"Baader-Meinhof-Komplex" im Kino: RAF sells?

Am Donnerstag startet der "Baader-Meinhof-Komplex" im Kino. Bernd Eichinger und Uli Edel ist ein Film gelungen, der spannend und aufklärerisch von dem härtesten Konflikt der BRD erzählt.

Keine Charaktermasken: Stipe Ercig spielt Holger Meins. Bild: dpa

Nacktbaden auf Sylt. Die Kamera zeigt eine Ulrike Meinhof (gespielt von Martina Gedeck), die an einem sonnigen Tag im blau-weiß gestreiften Strandkorb sitzt und eine Illustrierte mit dem Cover des Schah von Persien liest. Ihre beiden Töchter tollen im Wasser.
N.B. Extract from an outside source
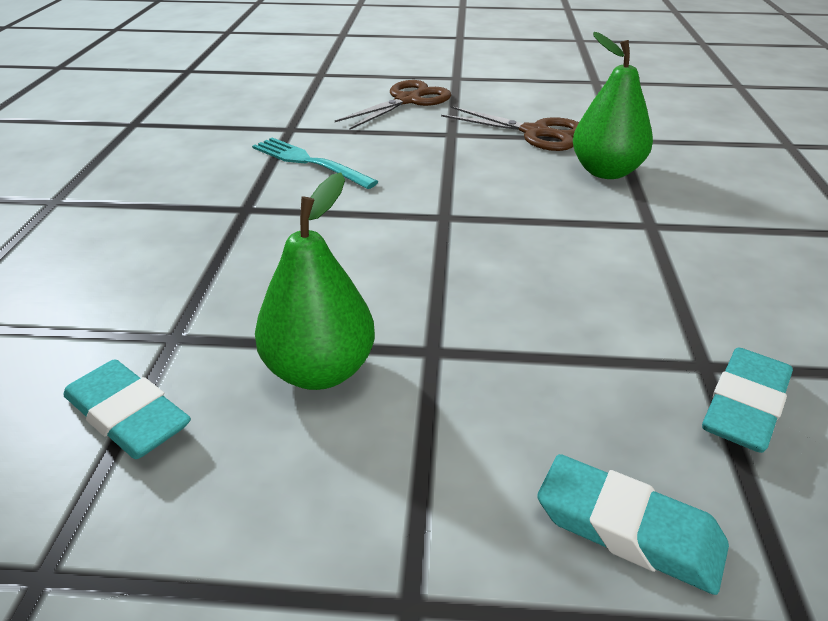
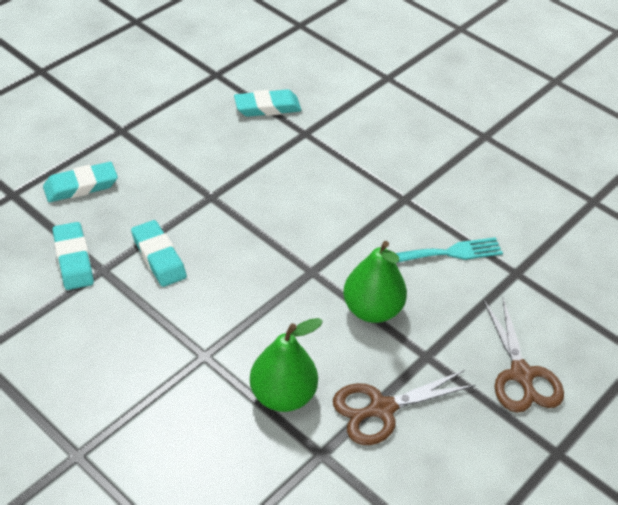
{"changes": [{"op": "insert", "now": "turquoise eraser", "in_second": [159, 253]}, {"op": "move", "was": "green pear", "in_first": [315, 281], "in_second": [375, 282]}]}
Ihr Mann Klaus Röhl (gespielt von Hans-Werner Meyer) unterhält sich abwechselnd mit Meinhof und einer am Strandkorb vorbeischlendernden nackten Blondine, wegen der sie ihn dann bald verlassen wird.

Eine weitere Einstellung vom Beginn des Films: eine halbwegs mondäne Sommerparty bei Röhl, dem damaligen Herausgeber der Zeitschrift Konkret. Röhl animiert Meinhof, ihren berühmten Brief an den persischen Diktator den Partygästen vorzulesen. Verhaltener Applaus. Dann ein schneller Szenenwechsel: 2. Juni 1967, Berlin, Bismarckstraße.

Der Film verlässt das private Nordseeidyll, stellt das Eintreffen des Schahs vor der Deutschen Oper nach und nimmt damit gleich zu Anfang rasant Fahrt auf. Komparsen und Schauspieler stehen vor den Absperrgittern an der Deutschen Oper und protestieren als studentische Menge lautstark. Vereinzelt platzen mit Mehl gefüllte Beutel auf den Asphalt.

Historisch genau rekonstruiert dieser Film nach Stefan Austs Buchvorlage das Geschehen. Frisuren, Kleidung, holzgetäfelte Beamtenzimmer, alles sitzt. Ein Sechzigerjahre-Bus fährt im Rücken der Polizeikette vor. Der Spielfilm lässt ihm regimetreue Perser entsteigen, in Anzügen und Pro-Schah-Sprechchöre skandierend. Nachdem das persische Staatsoberhaupt in der Deutschen Oper entschwunden ist, wenden sich die sogenannten Jubelperser den protestierenden Studenten zu. Die Filmkamera zoomt nahe ran, zeigt, wie sie ihre Transparentstangen zu Schlagstöcken umfunktionieren, durch die Polizeiketten spazieren und wahllos auf die Studenten, darunter spätere Protagonisten der RAF, eindreschen.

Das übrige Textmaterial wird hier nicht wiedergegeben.